Hi T.Rob
Good to see your name again. I think we initially started to talk on MQ in the middle 90s. Anyway, VERY very good points you mention.
Just to comment on a few of the points: MQ can really act as a disrupter in the cloud. The technology is as solid as ever, it is still adding new features (after 24 years of being a distributed messaging engine giant) and as you said, it is starting to play a role in the cloud. But yes, a few points are very painful.
Administration: In an elastic world with runtimes that stop and start because of the underlying infrastructure, you need an administration interface that can be made secure and fast for administrators. One of the first questions asked by my customers in a multi-tenancy environment is (1) who admins?, and (2) how do I keep the admins out of my data? And while small fast starting containers make it easy to keep single tenancy, it also means more granular administration that adds to time and cost.
Is there an easier way to consume MQ resources? If you think of a queue as just a "service point", then maybe the IBM MQ designers must think about a more "API Connect" framework. Give MQ resources its own section inside API Connect and you can gain all the governance and manementthat goes with it. At the same time it will give you a "Cloud Service DNS" (something like your database) so that you do not need to worry where and how to connect to your MQ service. Tie a bit of management and monitoring in and maybe it will work.
I think the MQ Appliance suffer from some of these same problems. One error log, one DLQ etc.
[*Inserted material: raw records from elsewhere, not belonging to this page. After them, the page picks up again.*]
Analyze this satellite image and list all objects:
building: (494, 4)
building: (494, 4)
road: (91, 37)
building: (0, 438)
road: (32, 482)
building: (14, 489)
And maybe in the cloud and in the appliance you must be able to create many DLQs and assign queues to them so that every application can manage their own DLQ.
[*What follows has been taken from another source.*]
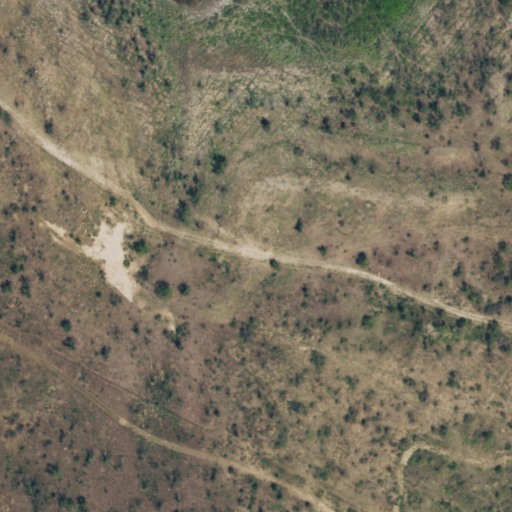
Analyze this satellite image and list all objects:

I so agree with you that MQ must have a few standard out of the box adminstration user classes with unique sequrity credentials....wow, will that not make life so much easier. We implicitly trust MQ to deliver our ost valued messages, but boy-oh-boy, we do not trust the admins .... eish! (eish is South African for "face-palm, roll the eyes and shake your head in disbelief).
Looking at the documentation today for z and distributed, I think it is really good, but yes, putting cloud into the picture then it is really short. MQ's nature of being plumbing and hidden from the average user also does not help in this regard.
I believe MQ will be a great tool overall in the cloud, but it really needs to roll out and start to do the job there as well.
Would love to receive comments and remarks.